The number one topic I have been asked about over my time in the gardening world has to be ‘how to grow citrus’ well a well-planted citrus is a happy citrus, so you need to start the process off by planting them correctly.
First you must find the right location with enough space for your tree and lots and lots of direct sunlight. Soil preparation is the key to success, citrus are heavy feeders as they grow, flower and fruit in abundance and that takes a lot of energy and nutrition out of the soil. The addition of lots of compost to the ground is a must. This compost needs to be dug through and will aid in water and nutrient holding, the act of digging it through will also remove any compaction so new root growth finds it easy to penetrate out into the soil. I don’t mix through any fertiliser at this stage as it leaches through the soil quickly and therefore doesn’t last long however I would apply a generous handful of rock minerals.
Rock minerals break down slowly so don’t leach away with as much speed and won’t give you an instant fix however they are full of trace elements such as silicon, calcium, manganese and Boron that are great for soil microbes, fungi the plants themselves and in turn those who eat the plants – You!
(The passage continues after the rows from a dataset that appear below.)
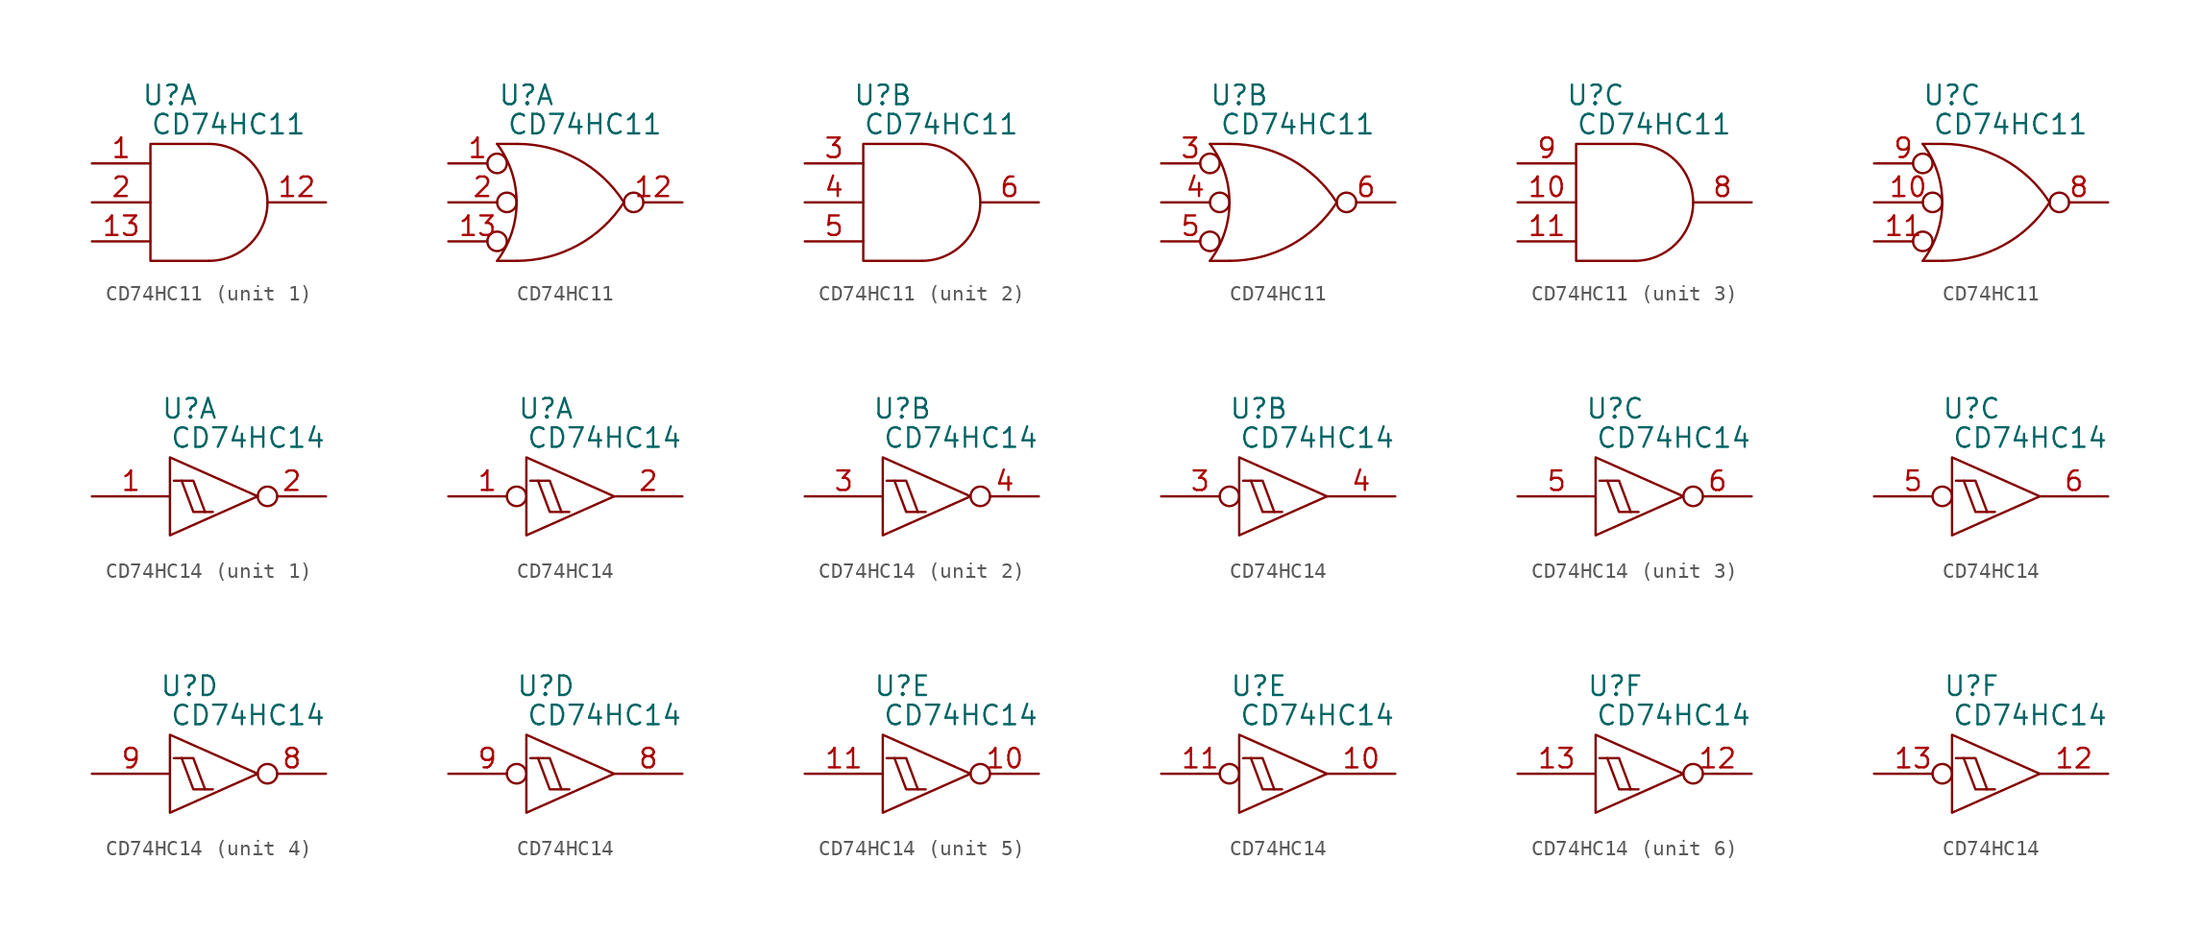
<source format=kicad_sym>
(kicad_symbol_lib
  (version 20211014)
  (generator kicad_symbol_editor)
  (symbol "CD74HC11"
    (pin_names
      (offset 0.762))
    (property "Reference" "U"
      (at -2.54 6.985 0)
      (effects (font (size 1.27 1.27))))
    (property "Value" "CD74HC11"
      (at 1.27 5.08 0)
      (effects (font (size 1.27 1.27))))
    (property "Footprint" ""
      (at -5.08 0 0)
      (effects (font (size 1.27 1.27))))
    (property "Datasheet" ""
      (at -5.08 0 0)
      (effects (font (size 1.27 1.27))))
    (symbol "CD74HC11_0_0"
      (pin power_in line (at -2.54 2.54 0) (length 0) hide (name "VCC" (effects (font (size 1.27 1.27)))) (number "14" (effects (font (size 1.27 1.27)))))
      (pin power_in line (at -2.54 -2.54 0) (length 0) hide (name "GND" (effects (font (size 1.27 1.27)))) (number "7" (effects (font (size 1.27 1.27))))))
    (symbol "CD74HC11_0_1"
      (arc (start 0 -3.81) (mid 3.81 0) (end 0 3.81) (stroke (width 0) (type default) (color 0 0 0 0)) (fill (type none)))
      (polyline (pts (xy 0 3.81) (xy -3.81 3.81) (xy -3.81 -3.81) (xy 0 -3.81)) (stroke (width 0) (type default) (color 0 0 0 0)) (fill (type none))))
    (symbol "CD74HC11_0_2"
      (arc (start -4.445 -3.81) (mid -3.175 0) (end -4.445 3.81) (stroke (width 0) (type default) (color 0 0 0 0)) (fill (type none)))
      (arc (start -3.175 -3.81) (mid 0.803 -2.7954) (end 3.81 0) (stroke (width 0) (type default) (color 0 0 0 0)) (fill (type none)))
      (polyline (pts (xy -4.445 -3.81) (xy -3.175 -3.81)) (stroke (width 0) (type default) (color 0 0 0 0)) (fill (type none)))
      (polyline (pts (xy -4.445 3.81) (xy -3.175 3.81)) (stroke (width 0) (type default) (color 0 0 0 0)) (fill (type none)))
      (arc (start 3.81 0) (mid 0.8099 2.8117) (end -3.175 3.81) (stroke (width 0) (type default) (color 0 0 0 0)) (fill (type none))))
    (symbol "CD74HC11_1_1"
      (pin input line (at -7.62 2.54 0) (length 3.81) (name "~" (effects (font (size 1.27 1.27)))) (number "1" (effects (font (size 1.27 1.27)))))
      (pin output line (at 7.62 0 180) (length 3.81) (name "~" (effects (font (size 1.27 1.27)))) (number "12" (effects (font (size 1.27 1.27)))))
      (pin input line (at -7.62 -2.54 0) (length 3.81) (name "~" (effects (font (size 1.27 1.27)))) (number "13" (effects (font (size 1.27 1.27)))))
      (pin input line (at -7.62 0 0) (length 3.81) (name "~" (effects (font (size 1.27 1.27)))) (number "2" (effects (font (size 1.27 1.27))))))
    (symbol "CD74HC11_1_2"
      (pin input inverted (at -7.62 2.54 0) (length 3.81) (name "~" (effects (font (size 1.27 1.27)))) (number "1" (effects (font (size 1.27 1.27)))))
      (pin output inverted (at 7.62 0 180) (length 3.81) (name "~" (effects (font (size 1.27 1.27)))) (number "12" (effects (font (size 1.27 1.27)))))
      (pin input inverted (at -7.62 -2.54 0) (length 3.81) (name "~" (effects (font (size 1.27 1.27)))) (number "13" (effects (font (size 1.27 1.27)))))
      (pin input inverted (at -7.62 0 0) (length 4.445) (name "~" (effects (font (size 1.27 1.27)))) (number "2" (effects (font (size 1.27 1.27))))))
    (symbol "CD74HC11_2_1"
      (pin input line (at -7.62 2.54 0) (length 3.81) (name "~" (effects (font (size 1.27 1.27)))) (number "3" (effects (font (size 1.27 1.27)))))
      (pin input line (at -7.62 0 0) (length 3.81) (name "~" (effects (font (size 1.27 1.27)))) (number "4" (effects (font (size 1.27 1.27)))))
      (pin input line (at -7.62 -2.54 0) (length 3.81) (name "~" (effects (font (size 1.27 1.27)))) (number "5" (effects (font (size 1.27 1.27)))))
      (pin output line (at 7.62 0 180) (length 3.81) (name "~" (effects (font (size 1.27 1.27)))) (number "6" (effects (font (size 1.27 1.27))))))
    (symbol "CD74HC11_2_2"
      (pin input inverted (at -7.62 2.54 0) (length 3.81) (name "~" (effects (font (size 1.27 1.27)))) (number "3" (effects (font (size 1.27 1.27)))))
      (pin input inverted (at -7.62 0 0) (length 4.445) (name "~" (effects (font (size 1.27 1.27)))) (number "4" (effects (font (size 1.27 1.27)))))
      (pin input inverted (at -7.62 -2.54 0) (length 3.81) (name "~" (effects (font (size 1.27 1.27)))) (number "5" (effects (font (size 1.27 1.27)))))
      (pin output inverted (at 7.62 0 180) (length 3.81) (name "~" (effects (font (size 1.27 1.27)))) (number "6" (effects (font (size 1.27 1.27))))))
    (symbol "CD74HC11_3_1"
      (pin input line (at -7.62 0 0) (length 3.81) (name "~" (effects (font (size 1.27 1.27)))) (number "10" (effects (font (size 1.27 1.27)))))
      (pin input line (at -7.62 -2.54 0) (length 3.81) (name "~" (effects (font (size 1.27 1.27)))) (number "11" (effects (font (size 1.27 1.27)))))
      (pin output line (at 7.62 0 180) (length 3.81) (name "~" (effects (font (size 1.27 1.27)))) (number "8" (effects (font (size 1.27 1.27)))))
      (pin input line (at -7.62 2.54 0) (length 3.81) (name "~" (effects (font (size 1.27 1.27)))) (number "9" (effects (font (size 1.27 1.27))))))
    (symbol "CD74HC11_3_2"
      (pin input inverted (at -7.62 0 0) (length 4.445) (name "~" (effects (font (size 1.27 1.27)))) (number "10" (effects (font (size 1.27 1.27)))))
      (pin input inverted (at -7.62 -2.54 0) (length 3.81) (name "~" (effects (font (size 1.27 1.27)))) (number "11" (effects (font (size 1.27 1.27)))))
      (pin output inverted (at 7.62 0 180) (length 3.81) (name "~" (effects (font (size 1.27 1.27)))) (number "8" (effects (font (size 1.27 1.27)))))
      (pin input inverted (at -7.62 2.54 0) (length 3.81) (name "~" (effects (font (size 1.27 1.27)))) (number "9" (effects (font (size 1.27 1.27)))))))
  (symbol "CD74HC14"
    (pin_names
      (offset 0.762))
    (property "Reference" "U"
      (at -1.27 5.715 0)
      (effects (font (size 1.27 1.27))))
    (property "Value" "CD74HC14"
      (at 2.54 3.81 0)
      (effects (font (size 1.27 1.27))))
    (property "Footprint" ""
      (at -2.54 0 0)
      (effects (font (size 1.27 1.27))))
    (property "Datasheet" ""
      (at -2.54 0 0)
      (effects (font (size 1.27 1.27))))
    (symbol "CD74HC14_0_0"
      (polyline (pts (xy -2.54 2.54) (xy -2.54 -2.54) (xy 3.175 0) (xy -2.54 2.54)) (stroke (width 0) (type default) (color 0 0 0 0)) (fill (type none)))
      (pin power_in line (at -2.54 2.54 0) (length 0) hide (name "VCC" (effects (font (size 1.27 1.27)))) (number "14" (effects (font (size 1.27 1.27)))))
      (pin power_in line (at -2.54 -2.54 0) (length 0) hide (name "GND" (effects (font (size 1.27 1.27)))) (number "7" (effects (font (size 1.27 1.27))))))
    (symbol "CD74HC14_0_1"
      (polyline (pts (xy -1.778 1.016) (xy -1.016 -1.016) (xy -0.254 -1.016)) (stroke (width 0) (type default) (color 0 0 0 0)) (fill (type none)))
      (polyline (pts (xy -2.286 1.016) (xy -1.016 1.016) (xy -0.254 -1.016) (xy 0.254 -1.016)) (stroke (width 0) (type default) (color 0 0 0 0)) (fill (type none))))
    (symbol "CD74HC14_0_2"
      (polyline (pts (xy -0.254 -1.016) (xy -1.016 -1.016) (xy -1.778 1.016)) (stroke (width 0) (type default) (color 0 0 0 0)) (fill (type none)))
      (polyline (pts (xy -2.286 1.016) (xy -1.016 1.016) (xy -0.254 -1.016) (xy 0.254 -1.016)) (stroke (width 0) (type default) (color 0 0 0 0)) (fill (type none))))
    (symbol "CD74HC14_1_1"
      (pin input line (at -7.62 0 0) (length 5.08) (name "~" (effects (font (size 1.27 1.27)))) (number "1" (effects (font (size 1.27 1.27)))))
      (pin output inverted (at 7.62 0 180) (length 4.445) (name "~" (effects (font (size 1.27 1.27)))) (number "2" (effects (font (size 1.27 1.27))))))
    (symbol "CD74HC14_1_2"
      (pin input inverted (at -7.62 0 0) (length 5.08) (name "~" (effects (font (size 1.27 1.27)))) (number "1" (effects (font (size 1.27 1.27)))))
      (pin output line (at 7.62 0 180) (length 4.445) (name "~" (effects (font (size 1.27 1.27)))) (number "2" (effects (font (size 1.27 1.27))))))
    (symbol "CD74HC14_2_1"
      (pin input line (at -7.62 0 0) (length 5.08) (name "~" (effects (font (size 1.27 1.27)))) (number "3" (effects (font (size 1.27 1.27)))))
      (pin output inverted (at 7.62 0 180) (length 4.445) (name "~" (effects (font (size 1.27 1.27)))) (number "4" (effects (font (size 1.27 1.27))))))
    (symbol "CD74HC14_2_2"
      (pin input inverted (at -7.62 0 0) (length 5.08) (name "~" (effects (font (size 1.27 1.27)))) (number "3" (effects (font (size 1.27 1.27)))))
      (pin output line (at 7.62 0 180) (length 4.445) (name "~" (effects (font (size 1.27 1.27)))) (number "4" (effects (font (size 1.27 1.27))))))
    (symbol "CD74HC14_3_1"
      (pin input line (at -7.62 0 0) (length 5.08) (name "~" (effects (font (size 1.27 1.27)))) (number "5" (effects (font (size 1.27 1.27)))))
      (pin output inverted (at 7.62 0 180) (length 4.445) (name "~" (effects (font (size 1.27 1.27)))) (number "6" (effects (font (size 1.27 1.27))))))
    (symbol "CD74HC14_3_2"
      (pin input inverted (at -7.62 0 0) (length 5.08) (name "~" (effects (font (size 1.27 1.27)))) (number "5" (effects (font (size 1.27 1.27)))))
      (pin output line (at 7.62 0 180) (length 4.445) (name "~" (effects (font (size 1.27 1.27)))) (number "6" (effects (font (size 1.27 1.27))))))
    (symbol "CD74HC14_4_1"
      (pin output inverted (at 7.62 0 180) (length 4.445) (name "~" (effects (font (size 1.27 1.27)))) (number "8" (effects (font (size 1.27 1.27)))))
      (pin input line (at -7.62 0 0) (length 5.08) (name "~" (effects (font (size 1.27 1.27)))) (number "9" (effects (font (size 1.27 1.27))))))
    (symbol "CD74HC14_4_2"
      (pin output line (at 7.62 0 180) (length 4.445) (name "~" (effects (font (size 1.27 1.27)))) (number "8" (effects (font (size 1.27 1.27)))))
      (pin input inverted (at -7.62 0 0) (length 5.08) (name "~" (effects (font (size 1.27 1.27)))) (number "9" (effects (font (size 1.27 1.27))))))
    (symbol "CD74HC14_5_1"
      (pin output inverted (at 7.62 0 180) (length 4.445) (name "~" (effects (font (size 1.27 1.27)))) (number "10" (effects (font (size 1.27 1.27)))))
      (pin input line (at -7.62 0 0) (length 5.08) (name "~" (effects (font (size 1.27 1.27)))) (number "11" (effects (font (size 1.27 1.27))))))
    (symbol "CD74HC14_5_2"
      (pin output line (at 7.62 0 180) (length 4.445) (name "~" (effects (font (size 1.27 1.27)))) (number "10" (effects (font (size 1.27 1.27)))))
      (pin input inverted (at -7.62 0 0) (length 5.08) (name "~" (effects (font (size 1.27 1.27)))) (number "11" (effects (font (size 1.27 1.27))))))
    (symbol "CD74HC14_6_1"
      (pin output inverted (at 7.62 0 180) (length 4.445) (name "~" (effects (font (size 1.27 1.27)))) (number "12" (effects (font (size 1.27 1.27)))))
      (pin input line (at -7.62 0 0) (length 5.08) (name "~" (effects (font (size 1.27 1.27)))) (number "13" (effects (font (size 1.27 1.27))))))
    (symbol "CD74HC14_6_2"
      (pin output line (at 7.62 0 180) (length 4.445) (name "~" (effects (font (size 1.27 1.27)))) (number "12" (effects (font (size 1.27 1.27)))))
      (pin input inverted (at -7.62 0 0) (length 5.08) (name "~" (effects (font (size 1.27 1.27)))) (number "13" (effects (font (size 1.27 1.27))))))))
</source>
Before planting your citrus it’s a good idea to soak the root ball in a large bucket of water, to this you can add some seaweed solution or even some mycorrhizal fungi if you can find it. Both are great for promoting new root growth and the fungi will extend the area of the roots where water and nutrients can be taken up so they can take up these necessities more efficiently. Wait until the water stops bubbling as this ensures all air pockets in the root ball are soaked and the plant is completely saturated. If your plant is a bit dry leave it in the bucket for an hour or so to normalise the water through the plant.
It’s likely the citrus you will be planting is grafted so when digging the hole stick to the same depth as the height of the pot it comes out of. If you plant your citrus too deep the root stock or graft point will easily rot. If the root ball is slightly higher than the ground level this fine as it adds a bit of drainage and mulch can be used to insulate the roots. With your back fill you want to mix through a magical ingredient ‘Zeolite’ it is a rare earth element, found and mined in Australia; a small handful for a medium sized tree is perfect and ensure to mix it through. This will lock your trace elements from your rock mineralise with the macro nutrients from the fertiliser you will apply after planting all to the soil. The benefit of this will be easier uptake of nutrients to your heavy feeding plants and you will have to fertilise less.
I like to be gentle when planting and if the roots are not heavily congested, I try not to tease them out too much as it increases transplant shock, I also try to be soft when backfilling as this can compact and damage the root stock causing it to sucker. I always water my plants in well as this will help take the loose soil to any air pockets left around the roots.
Before mulching I would apply a fertiliser, composted chicken manure is not balanced enough and will need additives, so I try to go for a specific citrus fertiliser as lab boffins have done all the hard work for you, I also add another hand full of the rock minerals and a tablespoon of the zeolite. I then mulch with 75mm of organic mulch, if you are in a frost prone area scrape this back during the day to allow the sun to get to the roots and water heavily to insulate the soil before a large frost is predicted.
Ongoing care of citrus requires feeding every 6 weeks and only prune when the tree starts producing less fruit. The fruit is borne on the tips of the plant so aim for an umbrella shape to maximise fruit and only do this when necessary – it shouldn’t be done on a yearly basis.